A federal grand jury in Honolulu has indicted six people associated with a Los Angeles-based contractor, which also is faced with civil lawsuits alleging labor violations and contract breaches with Hawaii farms.

The indictment alleges that about 400 workers were threatened with deportation and economic stress if they did not accept the terms of their employment.

Nearly a decade has passed since more than 100 countries signed onto a protocol in Palermo, Italy, aimed at preventing, suppressing and punishing human trafficking. The Palermo Protocol was aimed mainly at the trafficking of women and children, but it included abuse of other economically exploited workers.

In Thailand, which signed on to the protocol in 2001, workers have been migrating for low-skilled contract work abroad, including the United States. Many have been subjected to forced labor and debt bondage, according to this year's annual report by the U.S. State Department on human trafficking.

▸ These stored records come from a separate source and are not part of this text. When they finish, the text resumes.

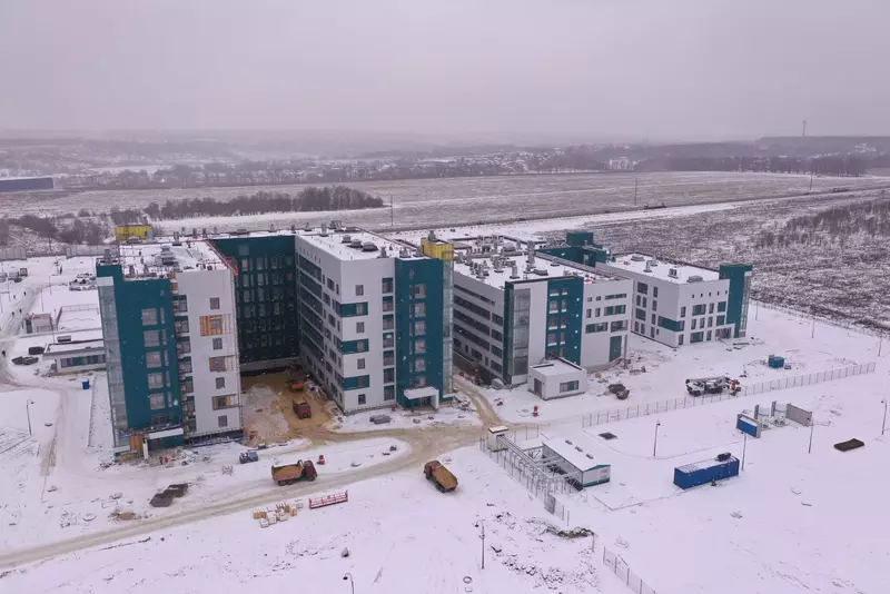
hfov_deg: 65.5
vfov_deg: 46.4
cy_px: 297
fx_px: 692
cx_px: 445
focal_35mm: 28
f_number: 3.5
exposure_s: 1/640
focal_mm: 10.26
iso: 100
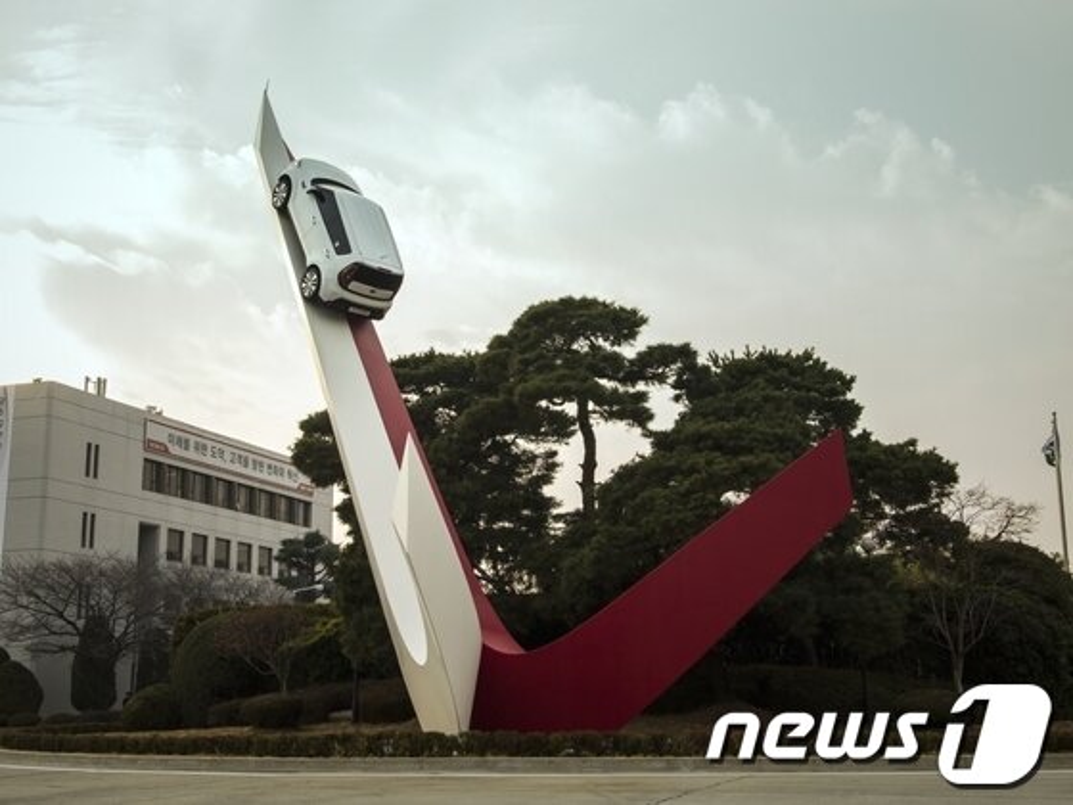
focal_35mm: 44
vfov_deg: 32.9
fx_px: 1364
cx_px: 536
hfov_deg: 42.9
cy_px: 402
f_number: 6.3
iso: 200
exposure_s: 1/250
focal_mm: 22
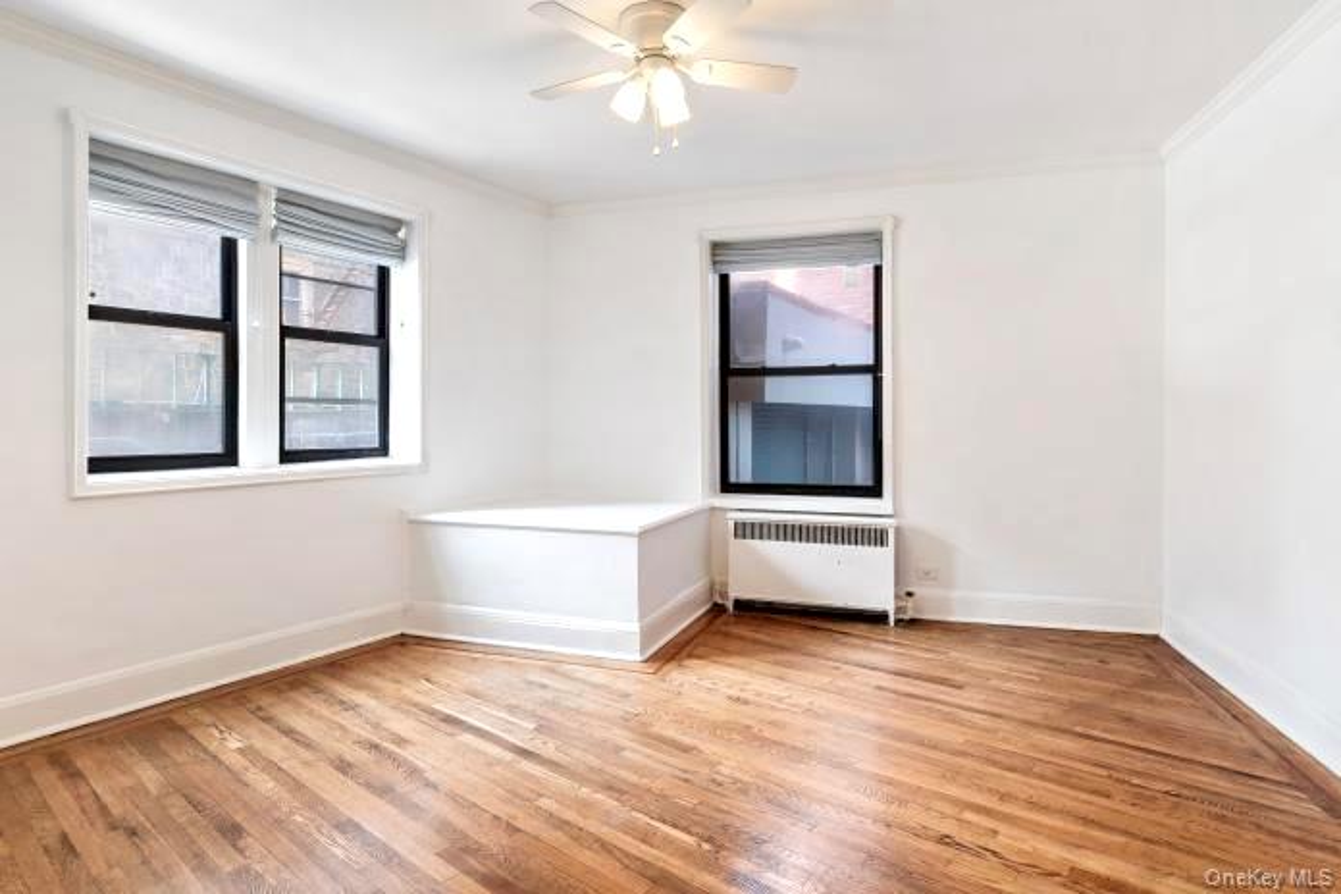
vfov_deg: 67.4
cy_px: 447
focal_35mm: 18
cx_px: 670
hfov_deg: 90.0
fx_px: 670
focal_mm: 12
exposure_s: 1.3
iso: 100
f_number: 8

Last week's indictment says Thai nationals were brought to the U.S. in 2004 and 2005 through a federal agricultural guest worker program. They then were forced to pay high recruitment fees and, having been stripped of their passports and visas, threatened with deportation back to Thailand, where they would continue to face severe problems created by the debts incurred by having used family land as collateral to pay the recruitment fees.

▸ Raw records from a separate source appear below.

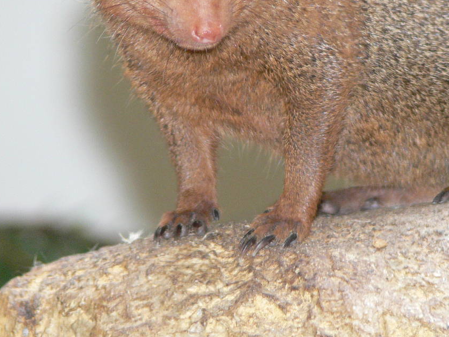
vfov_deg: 1.9
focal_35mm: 797
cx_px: 299
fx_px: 10336
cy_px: 39
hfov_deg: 2.5
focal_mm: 88.8
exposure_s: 1/30
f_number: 3.7
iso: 200
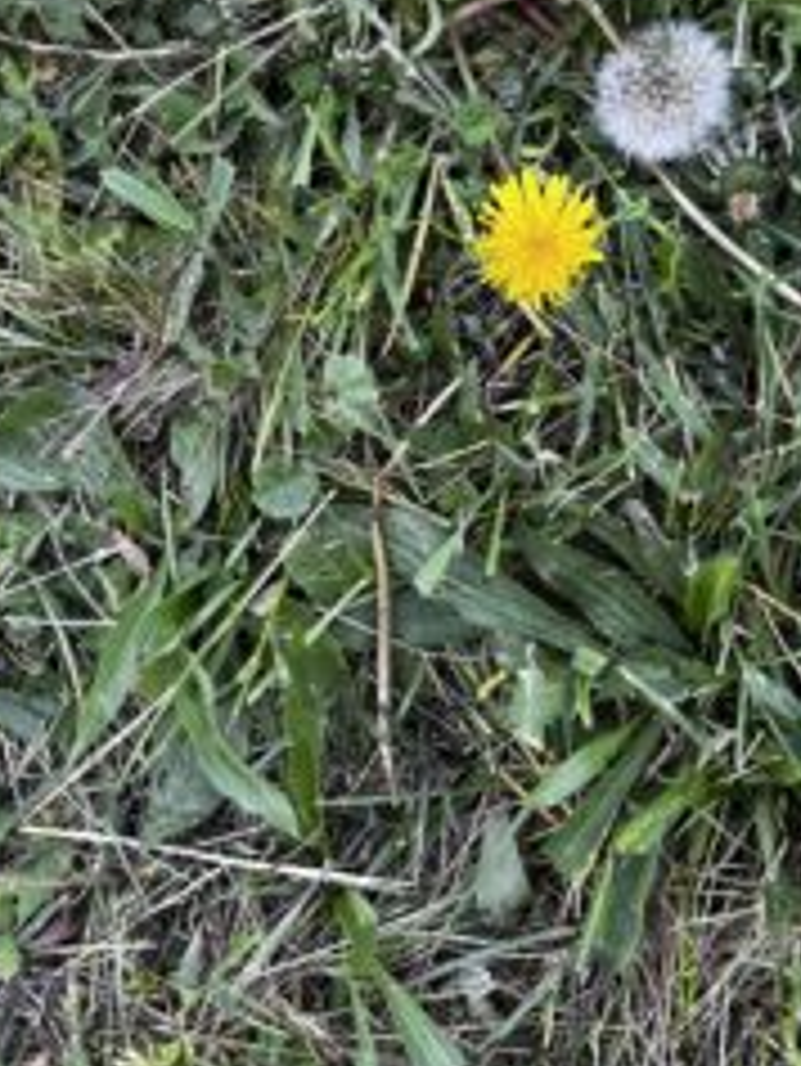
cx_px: 616
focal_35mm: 58
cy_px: -36
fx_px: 1788
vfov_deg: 30.5
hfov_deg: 24.9
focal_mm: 5.1
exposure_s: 1/123
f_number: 1.6
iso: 32
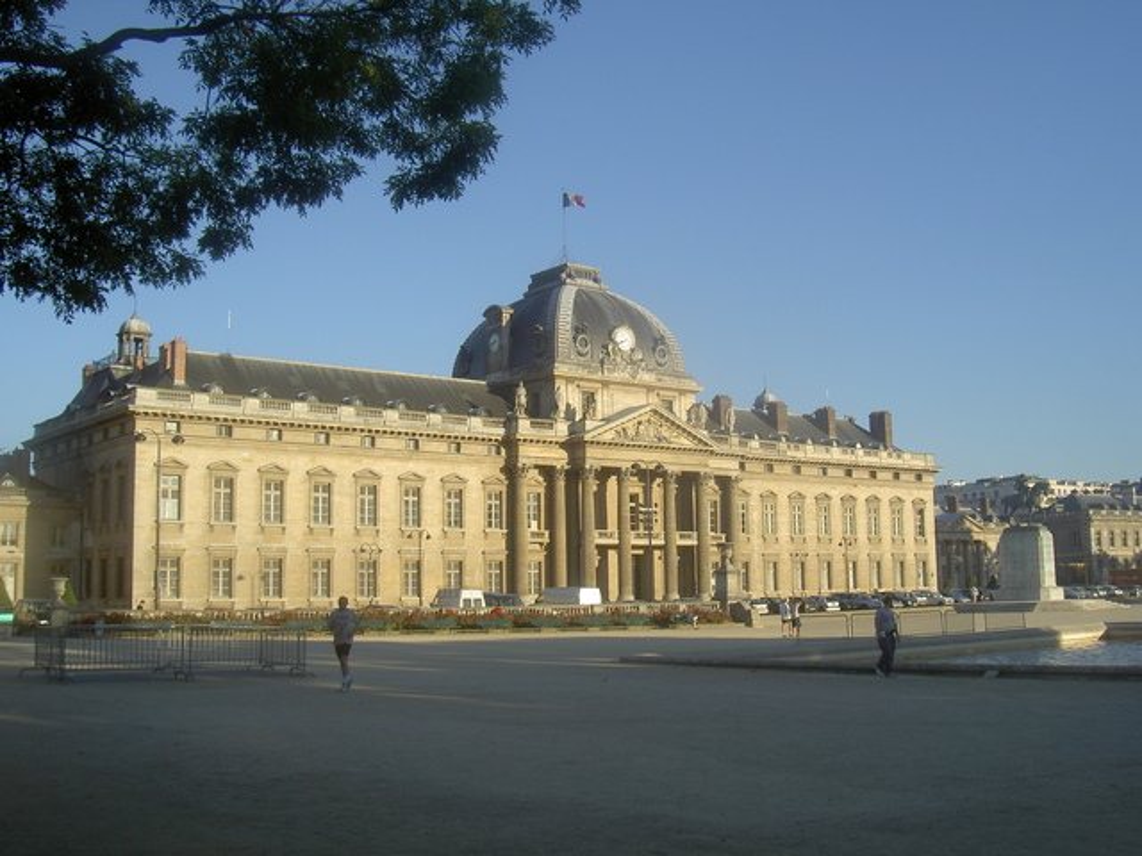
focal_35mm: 39
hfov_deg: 47.9
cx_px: 571
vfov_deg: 36.8
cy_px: 428
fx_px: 1287
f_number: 4.7
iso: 100
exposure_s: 1/370
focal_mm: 8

Although Thailand has been slow to make progress in following a comprehensive anti-human trafficking law that went into effect there in 2008, according to the State Department report, one of the six indicted in Honolulu was recently charged in Thailand with recruitment fraud. The Thai Community Development Center in Los Angeles has provided services to victims, indicating a valuable level of cooperation with authorities.

While the Los Angeles company, Global Horizons Manpower Inc., is tied to the alleged abuse, the FBI is trying to determine the extent of other farms' participation.

Brothers Alec and Mike Sou, owners of Aloun Farms here, have pleaded guilty to wrongdoing and await sentencing in federal court. The Sous reportedly used Global Horizons for a brief period but later decided instead to engage directly in the worker recruitment.

Use of foreign farm labor has become an important element of U.S. agriculture, but the federal program can be abused. The FBI indictment should be recognized throughout the industry as a stern warning.